## Aim of the task
The result should be every line in the material below containing the string "MaterialCost".

──────── Data ────────

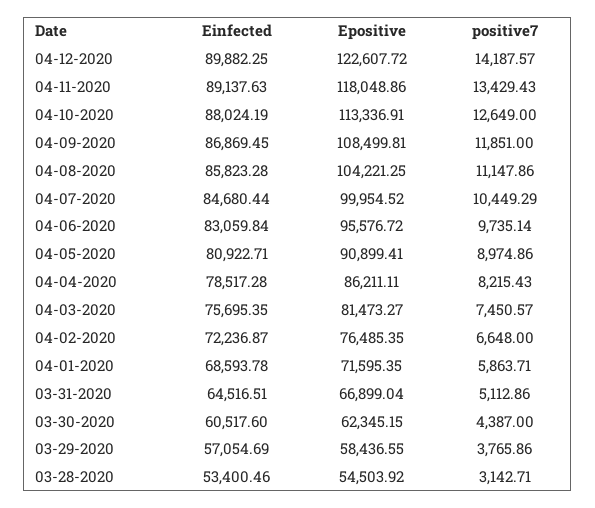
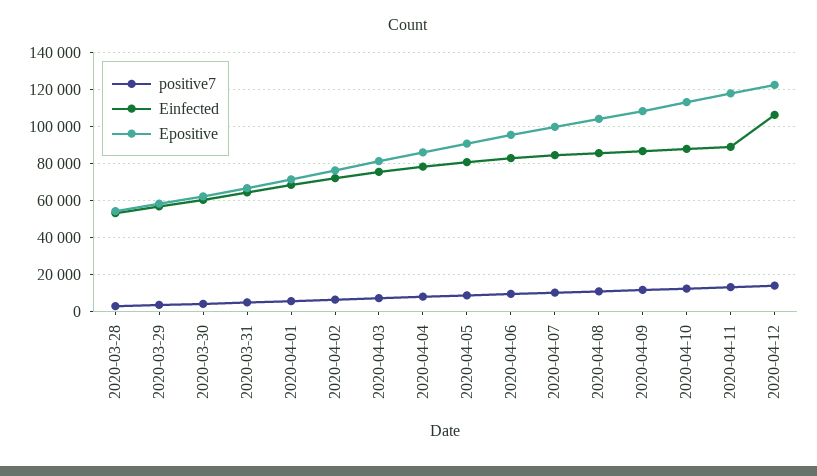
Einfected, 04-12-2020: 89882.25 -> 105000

────────
──────── Data ────────

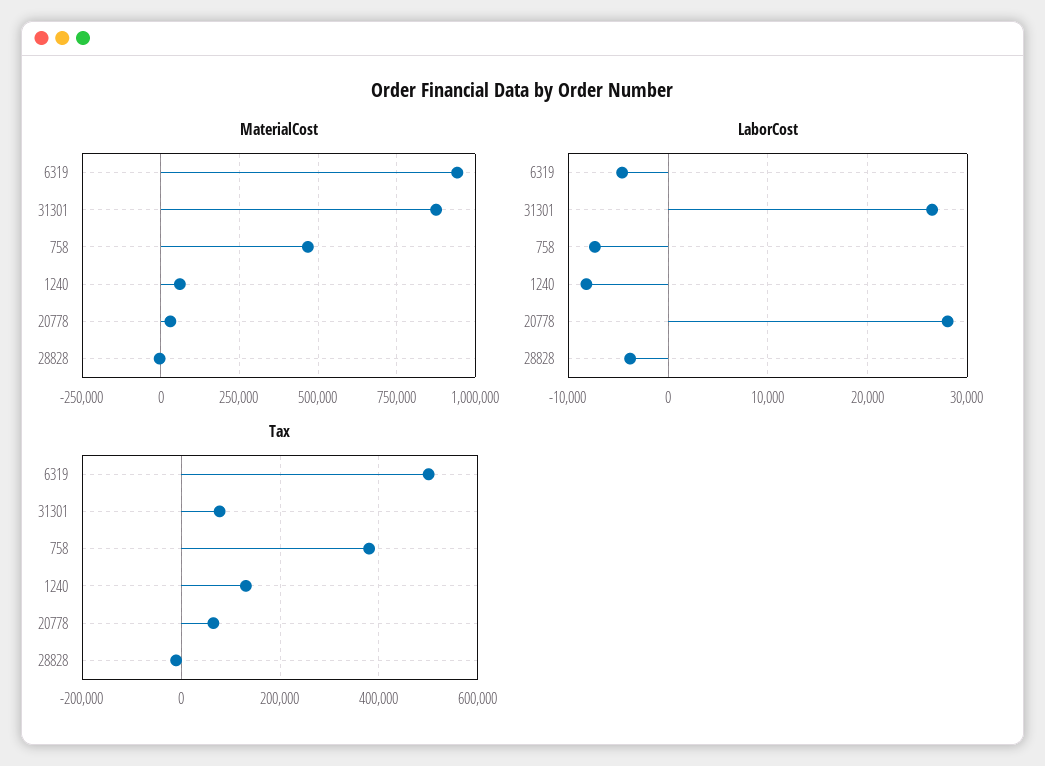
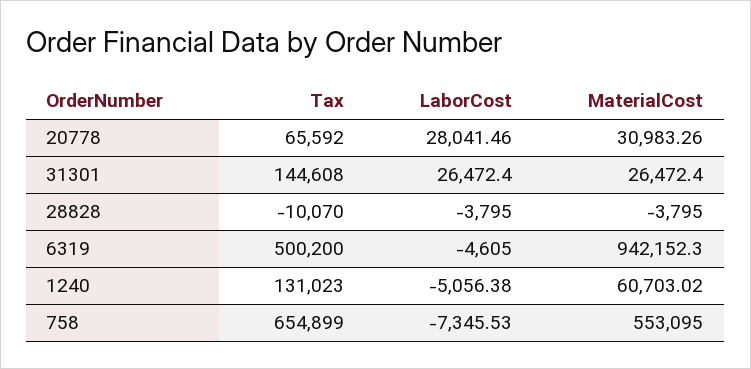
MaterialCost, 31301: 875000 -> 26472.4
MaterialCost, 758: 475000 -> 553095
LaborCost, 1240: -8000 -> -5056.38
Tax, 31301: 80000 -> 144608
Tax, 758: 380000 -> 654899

────────

## Finished task
MaterialCost, 31301: 875000 -> 26472.4
MaterialCost, 758: 475000 -> 553095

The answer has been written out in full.